$山田隆文の歯医者さん日記


 日本口腔腫瘍学会にもからんでいますので、癌の患者さんも多く診てきました。

 こんな患者さんが来ました。
 口腔癌の既往のある方です。
 ときどき、セカンドオピニオンをしています。
 歯科治療や、リハビリのための入れ歯(顎補綴とか顎義歯と言います)なども診ています。
 患者さんにとって、再発などは不安があります。
 私は、ただ、一つずつ、念入りに、患者さんの疑問に答えていきます。
 それだけです。
 「だいじょうぶ」とか、「がんばれ」なんて使いません。
 なんと、この日は、心配したご家族が3人も付き添いで見えられました。
 もちろん、ご家族の質問にも根気よく答えます。
 大事なことは、知らないことや、専門外のことは、ちゃんと「知らない」と言います。
 あるいは、「調べてからお答えします」と言って、絶対に、見栄は張りません。
 逃げたりもしません。
 疑問は解決して、患者さんは、笑顔を取り戻しました。
 そして、最後に付け加えます。
 「なにかあったら、またいつでも、訊いてくださいね。」
 そして、また、患者さんのファンが増えます。
 別に、難しいことをやっているわけではありません。
 
 ここで、気がついた方はいるでしょうか?
 私は、私の伝えたいことを伝えているのではないんです。
 ましてや、説得なんてしていません。
 自分が売りたい治療法なんてなあんにも言っていません。
 ただ、患者さんが訊きたい情報を、わかりやすく、イラストを書いたり、本や雑誌の病状に資料を見せたり、医学用語を平易な言葉に翻訳して伝えているだけです。

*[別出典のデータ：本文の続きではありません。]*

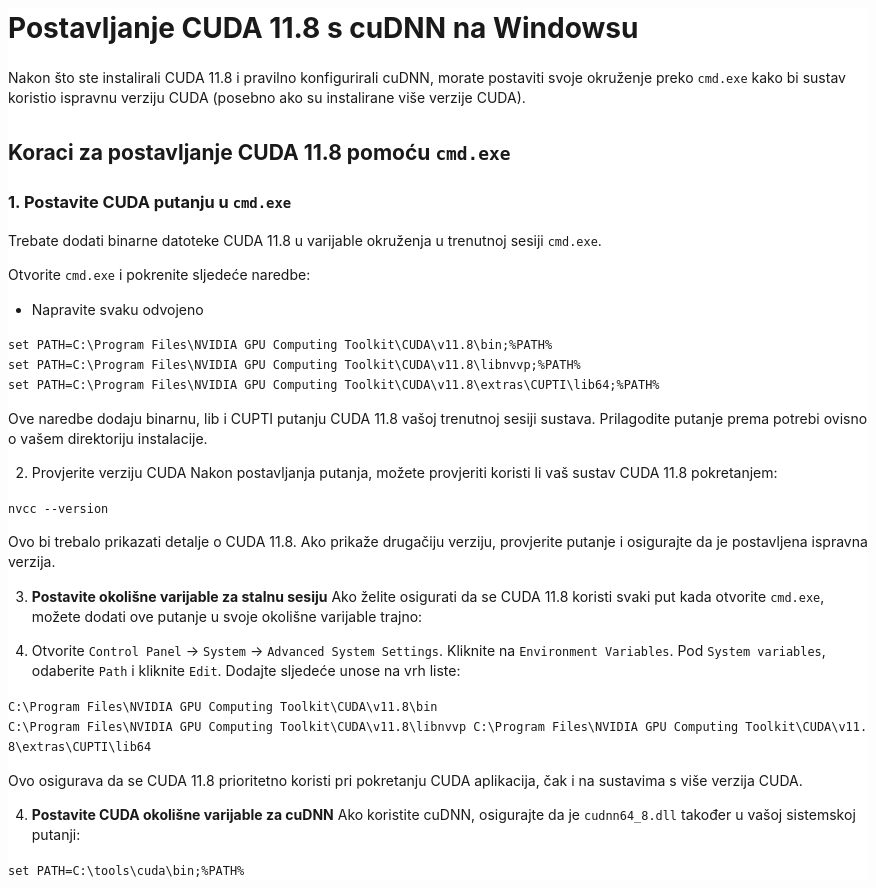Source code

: 
# Postavljanje CUDA 11.8 s cuDNN na Windowsu

Nakon što ste instalirali CUDA 11.8 i pravilno konfigurirali cuDNN, morate postaviti svoje okruženje preko `cmd.exe` kako bi sustav koristio ispravnu verziju CUDA (posebno ako su instalirane više verzije CUDA).

## Koraci za postavljanje CUDA 11.8 pomoću `cmd.exe`

### 1. Postavite CUDA putanju u `cmd.exe`

Trebate dodati binarne datoteke CUDA 11.8 u varijable okruženja u trenutnoj sesiji `cmd.exe`.

Otvorite `cmd.exe` i pokrenite sljedeće naredbe:
- Napravite svaku odvojeno

```
set PATH=C:\Program Files\NVIDIA GPU Computing Toolkit\CUDA\v11.8\bin;%PATH% 
set PATH=C:\Program Files\NVIDIA GPU Computing Toolkit\CUDA\v11.8\libnvvp;%PATH% 
set PATH=C:\Program Files\NVIDIA GPU Computing Toolkit\CUDA\v11.8\extras\CUPTI\lib64;%PATH%
```

Ove naredbe dodaju binarnu, lib i CUPTI putanju CUDA 11.8 vašoj trenutnoj sesiji sustava. Prilagodite putanje prema potrebi ovisno o vašem direktoriju instalacije.

2. Provjerite verziju CUDA
Nakon postavljanja putanja, možete provjeriti koristi li vaš sustav CUDA 11.8 pokretanjem:

```
nvcc --version
```

Ovo bi trebalo prikazati detalje o CUDA 11.8. Ako prikaže drugačiju verziju, provjerite putanje i osigurajte da je postavljena ispravna verzija.

3. **Postavite okolišne varijable za stalnu sesiju**
Ako želite osigurati da se CUDA 11.8 koristi svaki put kada otvorite `cmd.exe`, možete dodati ove putanje u svoje okolišne varijable trajno:

1. Otvorite `Control Panel` -> `System` -> `Advanced System Settings`.
Kliknite na `Environment Variables`.
Pod `System variables`, odaberite `Path` i kliknite `Edit`.
Dodajte sljedeće unose na vrh liste:

```
C:\Program Files\NVIDIA GPU Computing Toolkit\CUDA\v11.8\bin 
C:\Program Files\NVIDIA GPU Computing Toolkit\CUDA\v11.8\libnvvp C:\Program Files\NVIDIA GPU Computing Toolkit\CUDA\v11.8\extras\CUPTI\lib64
```

Ovo osigurava da se CUDA 11.8 prioritetno koristi pri pokretanju CUDA aplikacija, čak i na sustavima s više verzija CUDA.

4. **Postavite CUDA okolišne varijable za cuDNN**
Ako koristite cuDNN, osigurajte da je `cudnn64_8.dll` također u vašoj sistemskoj putanji:

```
set PATH=C:\tools\cuda\bin;%PATH%
```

 それだけで、患者さんはリピーターになってくれます。

 サービス(最近はホスピタリティ)の極意でもありますが、それは、また、別の機会に。

 多くの普通の歯医者さんは、歯しか診ていません。
 歯の中だけってのもありますし、歯の色だけを見ている先生も知っていますが……(困)。
 一応、私たちは、学生時代には、全身の解剖や生理や病理を習ってきています。
 隣接医学として、内科学も外科学も、色々と習ってきています。
 心理学だって勉強をしたはずです!
 でも、卒業してしまうと忘れてしまうんですね。

 歯が生えているのはもちろん、人間です。
 感情を持った人間です。
 でも、私たちは何千本もの歯を診ています。
 いつの間にか、歯って、人間にあるんだって忘れてしまいます。

 前にも書いたと思いますが、無言で、黙々と治療する知り合いの先生がいます。
 「……持ってきて」という声すらスタッフにも聞こえません。
 たまに、何かを言うと思うと、患者さんをユニット寝かせたまま、上から低い声でぼそぼそと……(怖)。
 まあ、私だったら、患者さんにはなりたくありません。

 トラブルの起こったとき、「私はいないことにしてくれ」なんてのたまわった先生もいました(をいをい!)。

 私は、大学を卒業後、口腔外科を学びます。
 途中で、大学院は病理に行きました。
 口腔外科で、いろいろな病気を診ていくのに、やはり、病気のことがわからなければいけないと思ったからです。
 病理検査(病気の確定診断に使います)を1000例は診断したでしょうか。
 病理解剖(なぜ亡くなったかを知るための解剖)も三桁。
 研究は、口腔癌や前癌病変の癌遺伝子を探っていました。
 最近流行のDNAってやつを、試験管を振って分析をしていました。
 そして、臨床に戻ります。
 そこで、たくさんの患者さんと出会います。
 患者さんに育てていただきました。

 そんなかで、診断や治療はもちろんですが、患者さんとのコミュニケーションの大切さに気がつきました。

 さあ、こんな風に考えてください。
 商品があります。
 これを、どんな風に、知っていただき、買っていただき、アフターケアをしますか?

 昔の歯医者さんは、待っていれば、患者さんが来ました。
 でも、歯医者さんバブルははじけています。
 待っていても、来てくれません。
 患者さんに、ただ治療するだけではなく、何か、プラスアルファなものを持ち帰っていただかなければ、もう、来てくれません。

 でも、多くの人は、こんな簡単な事にも気がついていません。

 学びの機会は、たくさんあるんですけどね……。